The Purdue Varsity Glee Club performs the Purdue Hymn in a recorded video. The commencement ends with a student speaker giving a short speech, a last performance by Bands & Orchestras and words from Baikauskas and Daniels.

Can graduates keep their rented caps and gowns for future in-person commencements?

Purdue’s FAQ page says if graduates “choose to rent a cap and gown for the May 2020 virtual commencement ceremony and are also returning to campus to participate in the August ceremony, (they) may keep (their) cap and gown until Aug. 10.”

Are there any other celebratory traditions available for students?

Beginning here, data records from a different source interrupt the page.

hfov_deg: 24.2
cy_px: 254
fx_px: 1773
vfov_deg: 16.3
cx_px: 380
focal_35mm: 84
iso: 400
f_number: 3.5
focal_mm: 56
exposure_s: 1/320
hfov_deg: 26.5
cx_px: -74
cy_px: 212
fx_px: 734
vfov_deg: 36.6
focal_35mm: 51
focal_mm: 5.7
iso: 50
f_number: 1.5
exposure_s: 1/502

Also available on the general Commencement 2020 webpage are digital downloads for graduates: posters, mortar board art, Purdue GIFs, yard signs and more.

The University also has additional videos from various Purdue groups offering their congratulations to students. The Purdue Alumni Association, Bruce “The Piano Man” Barker, representatives from Student Life and the dean of every college congratulate students in video form.

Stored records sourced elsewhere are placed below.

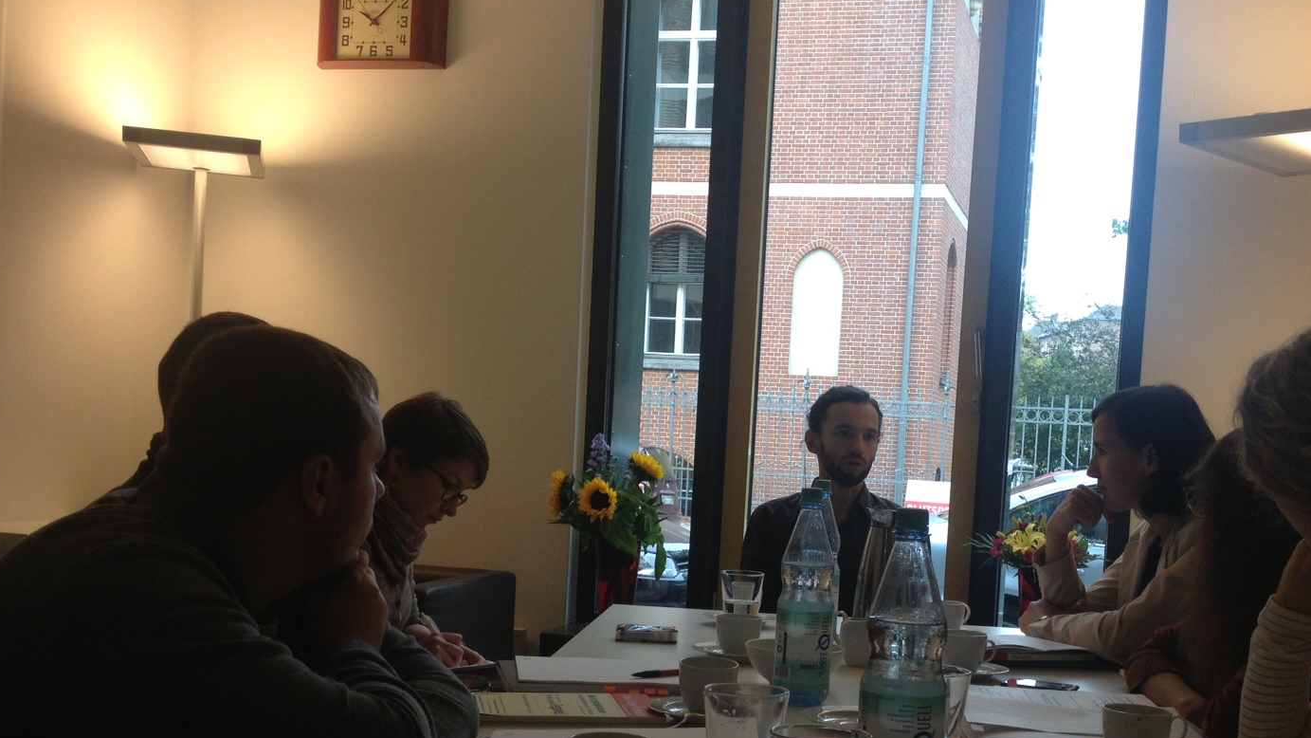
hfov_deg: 45.3
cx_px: 758
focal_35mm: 45
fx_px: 1564
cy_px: 512
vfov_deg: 26.3
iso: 100
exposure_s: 1/120
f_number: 2.4
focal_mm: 4.28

If I take part in virtual commencement, can I still walk in a later, in-person ceremony?

Purdue’s commencement FAQ page notes that graduates “are welcome to participate in the May 2020 virtual ceremony and then return to campus for any future summer or winter ceremony.”

Students interested in walking in a future ceremony can find more information on Purdue’s returnee webpage.

How did student responders record their speeches?

Division III student responder Jordyn Whaley from Purdue’s School of Nursing said she went into Elliott to give her speech and get recorded for the virtual commencement.

“The media team had everything set up as if it was regular commencement,” Whaley said in an email. “We were able to maintain social distancing while I gave the speech at the podium. It was a really special opportunity even though it wasn't the regular commencement.

“I was thankful that Purdue made the effort to make the experience unique but also meaningful — not only for me but for the entire graduating class.”

Whaley said she appreciated the thought and manpower Purdue put into hosting the virtual commencement, and that she thinks the effort shows how much the University cares about the student experience.

“There would have been (many) easier ways to pull it off,” she said, “but they cared enough to give a truly memorable commencement.”

What is Lavender Graduation, and is it still happening?

Beyond Purdue’s main commencement, other celebratory traditions have adapted to changing circumstances to keep students engaged with their on-campus community. For example, the annual Lavender Graduation celebrates LGBTQ and ally students and their achievements and experiences at Purdue.

Lowell Kane, director of student engagement and belonging and director of the LGBTQ Center, explained in an email what normally happens during Lavender Graduation, and what students are doing now.

“All students are welcome to participate,” Kane said. “Traditionally, we celebrate graduates during a beautiful ceremony where we award Lavender Graduation certificates signed by the LGBTQ Center as well as the vice provost for diversity and inclusion, students receive gold stoles with rainbow ends, and we distribute several awards for service within the community during the year. Many students who participate have a connection to the LGBTQ Center and/or the academic minor in LGBTQ studies, but it is not a requirement.”

He said that for the class of 2020, Lavender Graduation will celebrate graduates receiving 37 bachelor’s degrees, two master’s degrees and seven doctoral degrees.

“Due to physical distancing, the LGBTQ Center team had to adapt our celebration of the Historic Lavender Graduation Class of 2020 and develop an alternative format to honor this amazing cohort of students,” Kane said. “This is being achieved through the creation of a multimedia project in which staff, faculty, family, friends, and peers can participate by submitting notes, a photo, artwork, and/or brief video messages of congratulations, advice, words of encouragement, and shout-outs to the Lavender Graduation Class of 2020.

“We will publish the content, including photos and messages from our 46 graduates, as a yearbook-style digital publication for the graduating class and to be shared with the public during the week of Purdue’s graduation.”